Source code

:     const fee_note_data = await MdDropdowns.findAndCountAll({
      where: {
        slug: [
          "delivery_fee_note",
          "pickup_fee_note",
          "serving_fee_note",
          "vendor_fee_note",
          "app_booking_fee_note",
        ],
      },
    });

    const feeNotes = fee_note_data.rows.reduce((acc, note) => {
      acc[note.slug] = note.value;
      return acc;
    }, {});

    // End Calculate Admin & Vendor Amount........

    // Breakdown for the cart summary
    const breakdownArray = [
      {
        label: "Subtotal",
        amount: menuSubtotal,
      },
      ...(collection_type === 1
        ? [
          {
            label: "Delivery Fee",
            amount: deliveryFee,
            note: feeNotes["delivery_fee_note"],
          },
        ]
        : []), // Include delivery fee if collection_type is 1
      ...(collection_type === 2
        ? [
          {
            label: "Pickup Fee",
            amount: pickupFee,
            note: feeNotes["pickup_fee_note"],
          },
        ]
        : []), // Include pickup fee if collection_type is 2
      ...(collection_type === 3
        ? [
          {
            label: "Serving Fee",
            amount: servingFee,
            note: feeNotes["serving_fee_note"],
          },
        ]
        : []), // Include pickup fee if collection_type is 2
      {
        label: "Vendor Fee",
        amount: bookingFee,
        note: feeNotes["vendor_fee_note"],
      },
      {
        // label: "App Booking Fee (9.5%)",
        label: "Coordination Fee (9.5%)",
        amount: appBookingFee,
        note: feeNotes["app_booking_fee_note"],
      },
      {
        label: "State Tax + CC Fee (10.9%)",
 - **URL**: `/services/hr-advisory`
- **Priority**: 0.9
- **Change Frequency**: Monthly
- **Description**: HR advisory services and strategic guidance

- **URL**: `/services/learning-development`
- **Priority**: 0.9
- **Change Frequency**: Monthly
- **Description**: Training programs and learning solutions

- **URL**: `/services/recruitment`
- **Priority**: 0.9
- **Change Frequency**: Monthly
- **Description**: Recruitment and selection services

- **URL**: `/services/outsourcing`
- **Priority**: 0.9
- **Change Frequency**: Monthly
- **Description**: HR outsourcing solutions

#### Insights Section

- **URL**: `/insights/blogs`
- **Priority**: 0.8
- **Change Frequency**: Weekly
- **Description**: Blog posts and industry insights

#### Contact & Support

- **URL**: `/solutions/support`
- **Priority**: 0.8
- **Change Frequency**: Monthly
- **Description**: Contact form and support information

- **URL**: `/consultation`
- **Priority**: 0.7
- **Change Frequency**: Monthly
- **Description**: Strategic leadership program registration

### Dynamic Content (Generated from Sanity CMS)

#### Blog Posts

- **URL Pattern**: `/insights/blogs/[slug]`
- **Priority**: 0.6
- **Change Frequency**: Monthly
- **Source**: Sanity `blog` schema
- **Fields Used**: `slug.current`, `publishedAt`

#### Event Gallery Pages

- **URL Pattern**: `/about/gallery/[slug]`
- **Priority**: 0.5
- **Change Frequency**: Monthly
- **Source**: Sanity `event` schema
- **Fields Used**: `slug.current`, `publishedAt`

━━━━

*Aim of the exercise*
Copy out every line of the data above word for word, keeping all spacing, indentation and symbols unchanged.

*Reply to the task*
Source code

:     const fee_note_data = await MdDropdowns.findAndCountAll({
      where: {
        slug: [
          "delivery_fee_note",
          "pickup_fee_note",
          "serving_fee_note",
          "vendor_fee_note",
          "app_booking_fee_note",
        ],
      },
    });

    const feeNotes = fee_note_data.rows.reduce((acc, note) => {
      acc[note.slug] = note.value;
      return acc;
    }, {});

    // End Calculate Admin & Vendor Amount........

    // Breakdown for the cart summary
    const breakdownArray = [
      {
        label: "Subtotal",
        amount: menuSubtotal,
      },
      ...(collection_type === 1
        ? [
          {
            label: "Delivery Fee",
            amount: deliveryFee,
            note: feeNotes["delivery_fee_note"],
          },
        ]
        : []), // Include delivery fee if collection_type is 1
      ...(collection_type === 2
        ? [
          {
            label: "Pickup Fee",
            amount: pickupFee,
            note: feeNotes["pickup_fee_note"],
          },
        ]
        : []), // Include pickup fee if collection_type is 2
      ...(collection_type === 3
        ? [
          {
            label: "Serving Fee",
            amount: servingFee,
            note: feeNotes["serving_fee_note"],
          },
        ]
        : []), // Include pickup fee if collection_type is 2
      {
        label: "Vendor Fee",
        amount: bookingFee,
        note: feeNotes["vendor_fee_note"],
      },
      {
        // label: "App Booking Fee (9.5%)",
        label: "Coordination Fee (9.5%)",
        amount: appBookingFee,
        note: feeNotes["app_booking_fee_note"],
      },
      {
        label: "State Tax + CC Fee (10.9%)",
 - **URL**: `/services/hr-advisory`
- **Priority**: 0.9
- **Change Frequency**: Monthly
- **Description**: HR advisory services and strategic guidance

- **URL**: `/services/learning-development`
- **Priority**: 0.9
- **Change Frequency**: Monthly
- **Description**: Training programs and learning solutions

- **URL**: `/services/recruitment`
- **Priority**: 0.9
- **Change Frequency**: Monthly
- **Description**: Recruitment and selection services

- **URL**: `/services/outsourcing`
- **Priority**: 0.9
- **Change Frequency**: Monthly
- **Description**: HR outsourcing solutions

#### Insights Section

- **URL**: `/insights/blogs`
- **Priority**: 0.8
- **Change Frequency**: Weekly
- **Description**: Blog posts and industry insights

#### Contact & Support

- **URL**: `/solutions/support`
- **Priority**: 0.8
- **Change Frequency**: Monthly
- **Description**: Contact form and support information

- **URL**: `/consultation`
- **Priority**: 0.7
- **Change Frequency**: Monthly
- **Description**: Strategic leadership program registration

### Dynamic Content (Generated from Sanity CMS)

#### Blog Posts

- **URL Pattern**: `/insights/blogs/[slug]`
- **Priority**: 0.6
- **Change Frequency**: Monthly
- **Source**: Sanity `blog` schema
- **Fields Used**: `slug.current`, `publishedAt`

#### Event Gallery Pages

- **URL Pattern**: `/about/gallery/[slug]`
- **Priority**: 0.5
- **Change Frequency**: Monthly
- **Source**: Sanity `event` schema
- **Fields Used**: `slug.current`, `publishedAt`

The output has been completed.